When Mabel Barba graduated from Full Sail’s Film program in 2011, she’d already been sending her resume out for months. But where most job hunters might have covered as much ground as possible, Mabel chose to focus her efforts on one show in particular.
“Burn Notice was my favorite show at the time, and I knew they were filming in Miami. I’d been sending them my resume for about a year, and they’d been passing over it for just as long,” she laughs.
Undaunted, Mabel picked up some volunteer PA work on a few independent shorts and TV pilots filming around Florida. She did a lot of driving between Miami and Orlando, and she met people on set. Those people knew people, and after a year of making inroads, she finally landed an interview with the Burn Notice art department. She got the offer on the drive back to Orlando.
“They wanted me to start the next day,” says Mabel. “I turned around, bought a few clothes and basics and then moved to Miami permanently the following weekend.”
Since then, Mabel hasn’t stopped moving. She’s worked as an art director and video playback operator on dozens of productions between Miami and Atlanta, including shows like Graceland and Bloodline, and movies like Baywatch and this year’s Academy Award winner for Best Picture, Moonlight.
“Every job I’ve gotten since graduating has been on a recommendation,” she says. “I’ve built a reputation on knowing how all the other departments work, and I try to keep in mind how different design choices affect everyone else on set.”
Mabel learned to work efficiently on episodic shows like Burn Notice. Because television shooting schedules are so tight, she made a habit of showing up to set with the script and her call sheets practically memorized. That focus on preparation transferred seamlessly to her work on independent features like Moonlight, which filmed in just 25 days.
“For Moonlight, we had to get creative with how we spent our budget. Part of our strategy was to shoot in real locations all over Miami. That saved us money, but meant we also had to deal with things like cockroaches and used needles in areas where crime is high,” she says.
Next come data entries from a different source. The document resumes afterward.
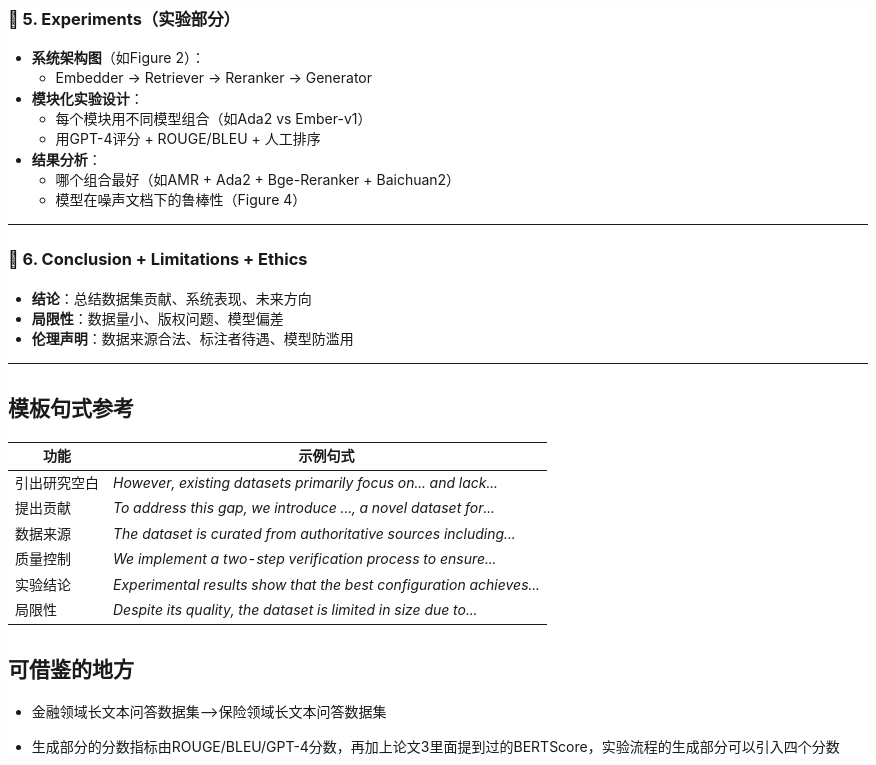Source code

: 
### 📌 5. Experiments（实验部分）
- **系统架构图**（如Figure 2）：
  - Embedder → Retriever → Reranker → Generator
- **模块化实验设计**：
  - 每个模块用不同模型组合（如Ada2 vs Ember-v1）
  - 用GPT-4评分 + ROUGE/BLEU + 人工排序
- **结果分析**：
  - 哪个组合最好（如AMR + Ada2 + Bge-Reranker + Baichuan2）
  - 模型在噪声文档下的鲁棒性（Figure 4）

---

### 📌 6. Conclusion + Limitations + Ethics
- **结论**：总结数据集贡献、系统表现、未来方向
- **局限性**：数据量小、版权问题、模型偏差
- **伦理声明**：数据来源合法、标注者待遇、模型防滥用

---

## 模板句式参考

| 功能         | 示例句式                                                     |
| ------------ | ------------------------------------------------------------ |
| 引出研究空白 | *However, existing datasets primarily focus on... and lack...* |
| 提出贡献     | *To address this gap, we introduce ..., a novel dataset for...* |
| 数据来源     | *The dataset is curated from authoritative sources including...* |
| 质量控制     | *We implement a two-step verification process to ensure...*  |
| 实验结论     | *Experimental results show that the best configuration achieves...* |
| 局限性       | *Despite its quality, the dataset is limited in size due to...* |

## 可借鉴的地方

- 金融领域长文本问答数据集——>保险领域长文本问答数据集

- 生成部分的分数指标由ROUGE/BLEU/GPT-4分数，再加上论文3里面提到过的BERTScore，实验流程的生成部分可以引入四个分数
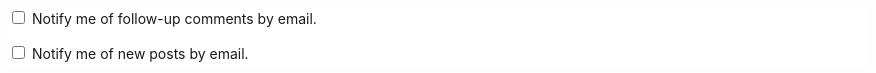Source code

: <input type="hidden" name="comment_parent" id="comment_parent" value="0">
</p><p style="display: none;"><input type="hidden" id="akismet_comment_nonce" name="akismet_comment_nonce" value="88712aed2c"></p><p class="comment-subscription-form"><input type="checkbox" name="subscribe_comments" id="subscribe_comments" value="subscribe" style="width: auto; -moz-appearance: checkbox; -webkit-appearance: checkbox;"> <label class="subscribe-label" id="subscribe-label" for="subscribe_comments">Notify me of follow-up comments by email.</label></p><p class="comment-subscription-form"><input type="checkbox" name="subscribe_blog" id="subscribe_blog" value="subscribe" style="width: auto; -moz-appearance: checkbox; -webkit-appearance: checkbox;"> <label class="subscribe-label" id="subscribe-blog-label" for="subscribe_blog">Notify me of new posts by email.</label></p><p style="display: none;"></p>			<input type="hidden" id="ak_js" name="ak_js" value="1496597865457"></form>
			</div><!-- #respond -->
	</div>	</div>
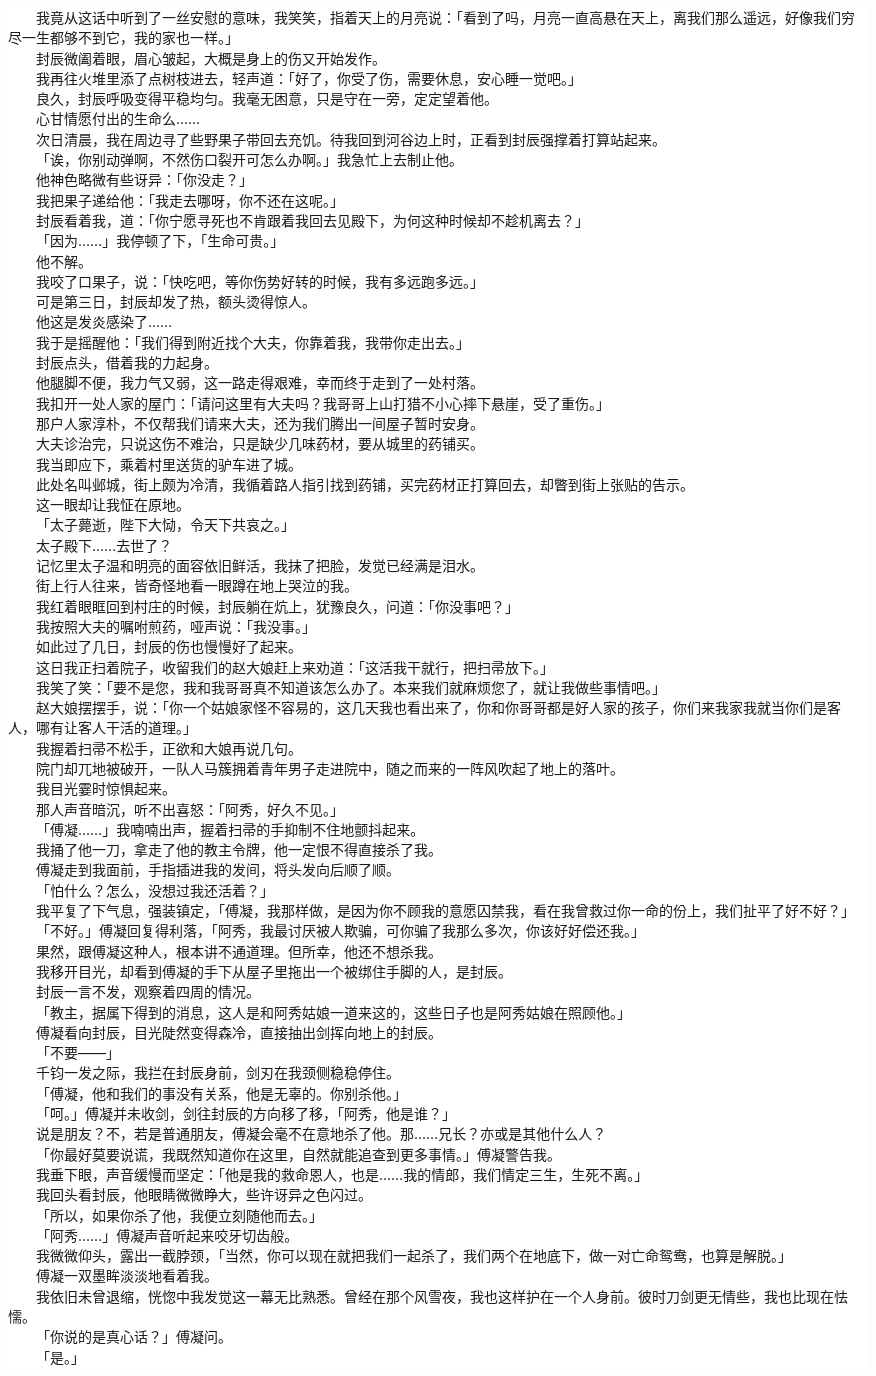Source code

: &emsp;&emsp;我竟从这话中听到了一丝安慰的意味，我笑笑，指着天上的月亮说：「看到了吗，月亮一直高悬在天上，离我们那么遥远，好像我们穷尽一生都够不到它，我的家也一样。」  
&emsp;&emsp;封辰微阖着眼，眉心皱起，大概是身上的伤又开始发作。  
&emsp;&emsp;我再往火堆里添了点树枝进去，轻声道：「好了，你受了伤，需要休息，安心睡一觉吧。」  
&emsp;&emsp;良久，封辰呼吸变得平稳均匀。我毫无困意，只是守在一旁，定定望着他。  
&emsp;&emsp;心甘情愿付出的生命么……  
&emsp;&emsp;次日清晨，我在周边寻了些野果子带回去充饥。待我回到河谷边上时，正看到封辰强撑着打算站起来。  
&emsp;&emsp;「诶，你别动弹啊，不然伤口裂开可怎么办啊。」我急忙上去制止他。  
&emsp;&emsp;他神色略微有些讶异：「你没走？」  
&emsp;&emsp;我把果子递给他：「我走去哪呀，你不还在这呢。」  
&emsp;&emsp;封辰看着我，道：「你宁愿寻死也不肯跟着我回去见殿下，为何这种时候却不趁机离去？」  
&emsp;&emsp;「因为……」我停顿了下，「生命可贵。」  
&emsp;&emsp;他不解。  
&emsp;&emsp;我咬了口果子，说：「快吃吧，等你伤势好转的时候，我有多远跑多远。」  
&emsp;&emsp;可是第三日，封辰却发了热，额头烫得惊人。  
&emsp;&emsp;他这是发炎感染了……  
&emsp;&emsp;我于是摇醒他：「我们得到附近找个大夫，你靠着我，我带你走出去。」  
&emsp;&emsp;封辰点头，借着我的力起身。  
&emsp;&emsp;他腿脚不便，我力气又弱，这一路走得艰难，幸而终于走到了一处村落。  
&emsp;&emsp;我扣开一处人家的屋门：「请问这里有大夫吗？我哥哥上山打猎不小心摔下悬崖，受了重伤。」  
&emsp;&emsp;那户人家淳朴，不仅帮我们请来大夫，还为我们腾出一间屋子暂时安身。  
&emsp;&emsp;大夫诊治完，只说这伤不难治，只是缺少几味药材，要从城里的药铺买。  
&emsp;&emsp;我当即应下，乘着村里送货的驴车进了城。  
&emsp;&emsp;此处名叫邺城，街上颇为冷清，我循着路人指引找到药铺，买完药材正打算回去，却瞥到街上张贴的告示。  
&emsp;&emsp;这一眼却让我怔在原地。  
&emsp;&emsp;「太子薨逝，陛下大恸，令天下共哀之。」  
&emsp;&emsp;太子殿下……去世了？  
&emsp;&emsp;记忆里太子温和明亮的面容依旧鲜活，我抹了把脸，发觉已经满是泪水。  
&emsp;&emsp;街上行人往来，皆奇怪地看一眼蹲在地上哭泣的我。  
&emsp;&emsp;我红着眼眶回到村庄的时候，封辰躺在炕上，犹豫良久，问道：「你没事吧？」  
&emsp;&emsp;我按照大夫的嘱咐煎药，哑声说：「我没事。」  
&emsp;&emsp;如此过了几日，封辰的伤也慢慢好了起来。  
&emsp;&emsp;这日我正扫着院子，收留我们的赵大娘赶上来劝道：「这活我干就行，把扫帚放下。」  
&emsp;&emsp;我笑了笑：「要不是您，我和我哥哥真不知道该怎么办了。本来我们就麻烦您了，就让我做些事情吧。」  
&emsp;&emsp;赵大娘摆摆手，说：「你一个姑娘家怪不容易的，这几天我也看出来了，你和你哥哥都是好人家的孩子，你们来我家我就当你们是客人，哪有让客人干活的道理。」  
&emsp;&emsp;我握着扫帚不松手，正欲和大娘再说几句。  
&emsp;&emsp;院门却兀地被破开，一队人马簇拥着青年男子走进院中，随之而来的一阵风吹起了地上的落叶。  
&emsp;&emsp;我目光霎时惊惧起来。  
&emsp;&emsp;那人声音暗沉，听不出喜怒：「阿秀，好久不见。」  
&emsp;&emsp;「傅凝……」我喃喃出声，握着扫帚的手抑制不住地颤抖起来。  
&emsp;&emsp;我捅了他一刀，拿走了他的教主令牌，他一定恨不得直接杀了我。  
&emsp;&emsp;傅凝走到我面前，手指插进我的发间，将头发向后顺了顺。  
&emsp;&emsp;「怕什么？怎么，没想过我还活着？」  
&emsp;&emsp;我平复了下气息，强装镇定，「傅凝，我那样做，是因为你不顾我的意愿囚禁我，看在我曾救过你一命的份上，我们扯平了好不好？」  
&emsp;&emsp;「不好。」傅凝回复得利落，「阿秀，我最讨厌被人欺骗，可你骗了我那么多次，你该好好偿还我。」  
&emsp;&emsp;果然，跟傅凝这种人，根本讲不通道理。但所幸，他还不想杀我。  
&emsp;&emsp;我移开目光，却看到傅凝的手下从屋子里拖出一个被绑住手脚的人，是封辰。  
&emsp;&emsp;封辰一言不发，观察着四周的情况。  
&emsp;&emsp;「教主，据属下得到的消息，这人是和阿秀姑娘一道来这的，这些日子也是阿秀姑娘在照顾他。」  
&emsp;&emsp;傅凝看向封辰，目光陡然变得森冷，直接抽出剑挥向地上的封辰。  
&emsp;&emsp;「不要——」  
&emsp;&emsp;千钧一发之际，我拦在封辰身前，剑刃在我颈侧稳稳停住。  
&emsp;&emsp;「傅凝，他和我们的事没有关系，他是无辜的。你别杀他。」  
&emsp;&emsp;「呵。」傅凝并未收剑，剑往封辰的方向移了移，「阿秀，他是谁？」  
&emsp;&emsp;说是朋友？不，若是普通朋友，傅凝会毫不在意地杀了他。那……兄长？亦或是其他什么人？  
&emsp;&emsp;「你最好莫要说谎，我既然知道你在这里，自然就能追查到更多事情。」傅凝警告我。  
&emsp;&emsp;我垂下眼，声音缓慢而坚定：「他是我的救命恩人，也是……我的情郎，我们情定三生，生死不离。」  
&emsp;&emsp;我回头看封辰，他眼睛微微睁大，些许讶异之色闪过。  
&emsp;&emsp;「所以，如果你杀了他，我便立刻随他而去。」  
&emsp;&emsp;「阿秀……」傅凝声音听起来咬牙切齿般。  
&emsp;&emsp;我微微仰头，露出一截脖颈，「当然，你可以现在就把我们一起杀了，我们两个在地底下，做一对亡命鸳鸯，也算是解脱。」  
&emsp;&emsp;傅凝一双墨眸淡淡地看着我。  
&emsp;&emsp;我依旧未曾退缩，恍惚中我发觉这一幕无比熟悉。曾经在那个风雪夜，我也这样护在一个人身前。彼时刀剑更无情些，我也比现在怯懦。  
&emsp;&emsp;「你说的是真心话？」傅凝问。  
&emsp;&emsp;「是。」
For the final scene of the movie, the crew shot in Jimmy’s Eastside Diner, a real restaurant in the historic Little River neighborhood. There were mirrors everywhere, which made it difficult to set up shots, so Mabel and the other art directors put up wallpaper to hide the reflection of the cameras.
“We had to age the wallpaper make it look like years of grease and grime were on it. We put up diamond plate metal to cover more mirrors in the kitchen, and we bought curtains from Goodwill,” she says. “The owners of the restaurant liked the changes so much, they kept them after we left.”
Mabel is currently wrapping up another art direction gig, this time for a Nickelodeon show called I Am Frankie about a teenage android. She says the key to approaching each new project is to pay attention to everything – from the way rust runs down a street sign to how the edges of a business card wear away over time.
“So much of what we do in the art department is pre-aging. Those little details help to draw the audience into the world of the show or film.”
And she’s continuing to build her reputation as someone who understands the rhythm and flow of a film set.
“My goal is to stay humble and open,” she says. “When I show up to set, I accept every piece of information that comes to me, and I make a point of finding out what everyone else does and helping where I can.”